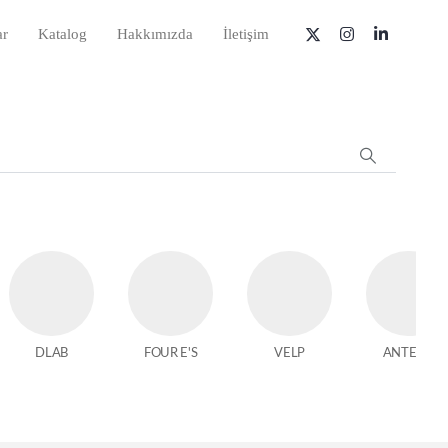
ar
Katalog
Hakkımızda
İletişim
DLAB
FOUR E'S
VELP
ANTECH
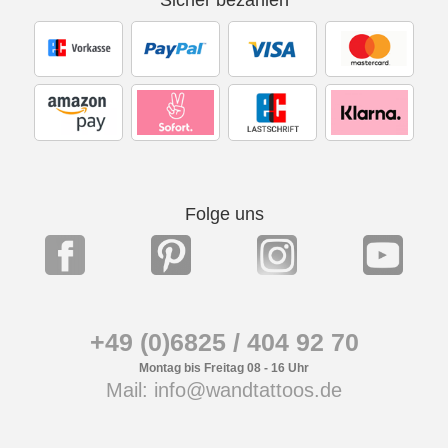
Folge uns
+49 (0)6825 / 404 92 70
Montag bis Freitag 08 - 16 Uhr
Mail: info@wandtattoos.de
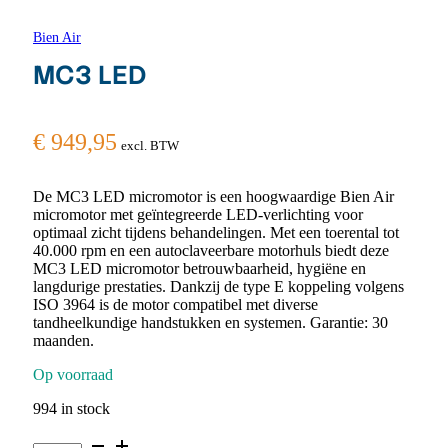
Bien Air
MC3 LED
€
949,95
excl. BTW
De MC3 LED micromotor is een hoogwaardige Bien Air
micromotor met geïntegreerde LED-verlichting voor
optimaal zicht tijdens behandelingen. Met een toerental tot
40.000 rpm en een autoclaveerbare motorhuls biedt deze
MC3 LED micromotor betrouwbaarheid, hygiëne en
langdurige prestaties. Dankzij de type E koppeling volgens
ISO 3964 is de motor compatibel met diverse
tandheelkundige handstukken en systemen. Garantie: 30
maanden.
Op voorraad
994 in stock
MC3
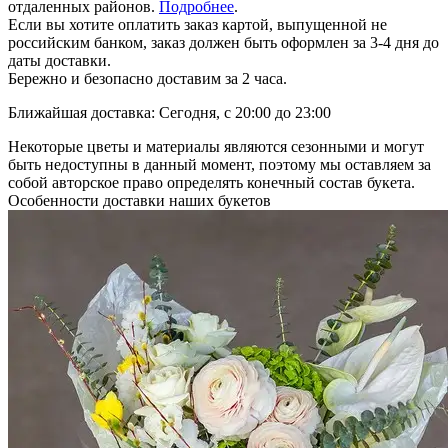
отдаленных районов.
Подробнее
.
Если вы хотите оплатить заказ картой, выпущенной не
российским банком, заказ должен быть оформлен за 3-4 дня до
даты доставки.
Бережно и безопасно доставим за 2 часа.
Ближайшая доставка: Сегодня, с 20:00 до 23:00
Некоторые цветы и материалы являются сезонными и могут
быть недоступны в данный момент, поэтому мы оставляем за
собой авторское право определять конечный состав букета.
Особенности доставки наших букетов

####

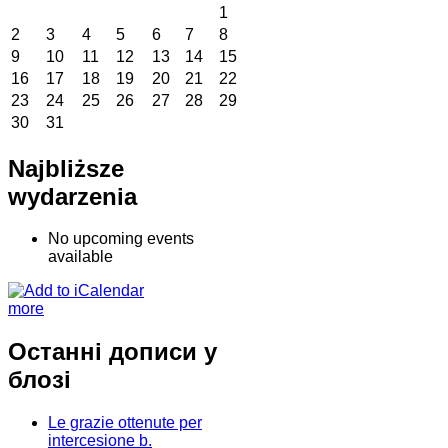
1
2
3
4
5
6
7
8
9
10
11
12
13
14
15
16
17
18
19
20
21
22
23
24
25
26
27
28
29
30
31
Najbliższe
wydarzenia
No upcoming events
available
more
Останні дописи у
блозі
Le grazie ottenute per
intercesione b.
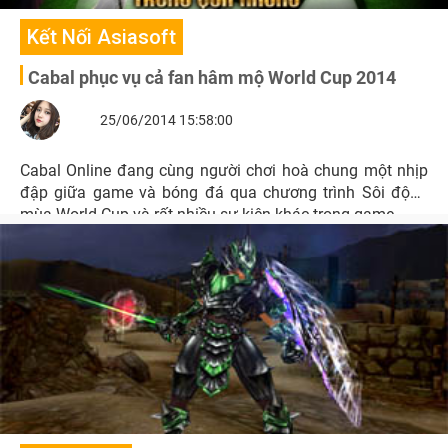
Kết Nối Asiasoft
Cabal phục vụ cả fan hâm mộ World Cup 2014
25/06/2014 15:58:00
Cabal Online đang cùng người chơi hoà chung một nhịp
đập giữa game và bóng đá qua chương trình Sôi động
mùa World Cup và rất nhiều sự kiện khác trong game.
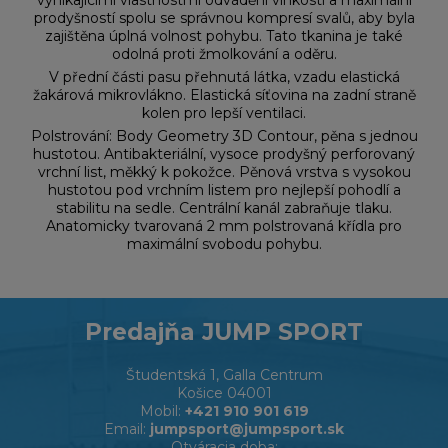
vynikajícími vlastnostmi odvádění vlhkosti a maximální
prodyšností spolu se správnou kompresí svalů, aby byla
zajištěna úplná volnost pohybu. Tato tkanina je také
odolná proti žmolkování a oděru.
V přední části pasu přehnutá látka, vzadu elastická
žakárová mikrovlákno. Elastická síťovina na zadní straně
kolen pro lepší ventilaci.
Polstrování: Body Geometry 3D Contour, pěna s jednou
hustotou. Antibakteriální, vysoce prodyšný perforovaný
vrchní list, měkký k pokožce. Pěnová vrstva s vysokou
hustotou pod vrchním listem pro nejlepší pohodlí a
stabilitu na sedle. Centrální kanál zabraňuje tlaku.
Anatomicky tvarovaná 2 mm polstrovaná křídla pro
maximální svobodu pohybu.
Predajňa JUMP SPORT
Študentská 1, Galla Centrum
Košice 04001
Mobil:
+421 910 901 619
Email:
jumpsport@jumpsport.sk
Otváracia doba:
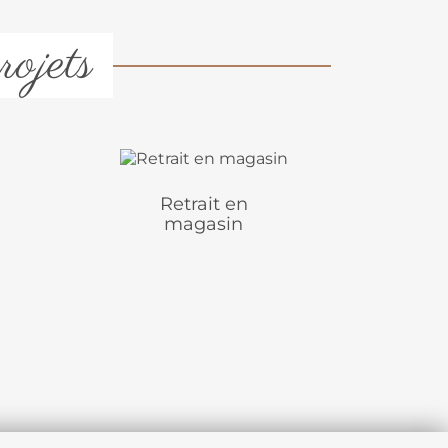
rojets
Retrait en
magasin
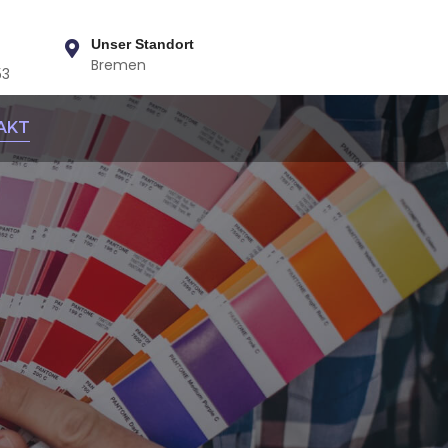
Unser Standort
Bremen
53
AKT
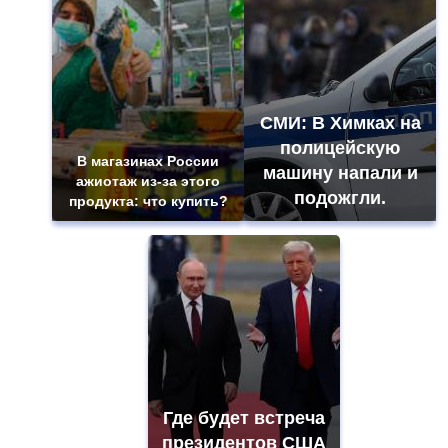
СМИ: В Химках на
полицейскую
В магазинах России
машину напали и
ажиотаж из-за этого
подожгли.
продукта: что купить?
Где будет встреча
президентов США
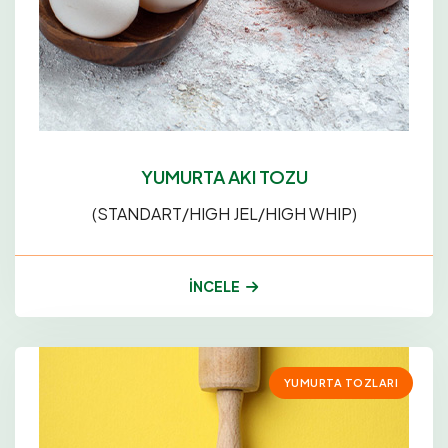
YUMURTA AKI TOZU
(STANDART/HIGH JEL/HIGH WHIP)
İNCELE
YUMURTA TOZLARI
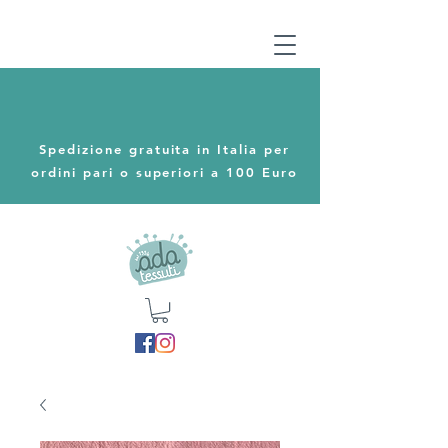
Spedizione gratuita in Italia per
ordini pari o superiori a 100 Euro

####

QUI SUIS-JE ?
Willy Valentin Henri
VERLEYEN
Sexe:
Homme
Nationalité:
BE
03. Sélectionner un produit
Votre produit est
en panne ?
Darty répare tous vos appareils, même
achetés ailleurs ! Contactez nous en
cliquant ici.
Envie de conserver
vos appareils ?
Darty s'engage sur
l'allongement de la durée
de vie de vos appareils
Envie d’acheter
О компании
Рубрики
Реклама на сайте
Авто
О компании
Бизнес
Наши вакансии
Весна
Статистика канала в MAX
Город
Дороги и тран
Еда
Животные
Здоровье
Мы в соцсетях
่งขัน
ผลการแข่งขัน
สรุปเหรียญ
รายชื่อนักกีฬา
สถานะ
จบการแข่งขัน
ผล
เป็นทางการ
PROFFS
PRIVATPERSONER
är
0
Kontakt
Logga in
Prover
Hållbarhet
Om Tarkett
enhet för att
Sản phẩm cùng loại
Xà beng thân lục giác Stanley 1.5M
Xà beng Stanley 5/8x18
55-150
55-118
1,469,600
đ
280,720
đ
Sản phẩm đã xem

####

_Problem_: Arrange the part of the rows that opens with the line containing "YUMURTA AKI TOZU" and closes with the line containing "ordini pari o superiori a 100 Euro" as a numbered list, omitting any blank lines and the pictures. Include only those lines.

_Exercise answer_:
1. YUMURTA AKI TOZU
2. (STANDART/HIGH JEL/HIGH WHIP)
3. İNCELE
4. YUMURTA TOZLARI
5. Spedizione gratuita in Italia per
6. ordini pari o superiori a 100 Euro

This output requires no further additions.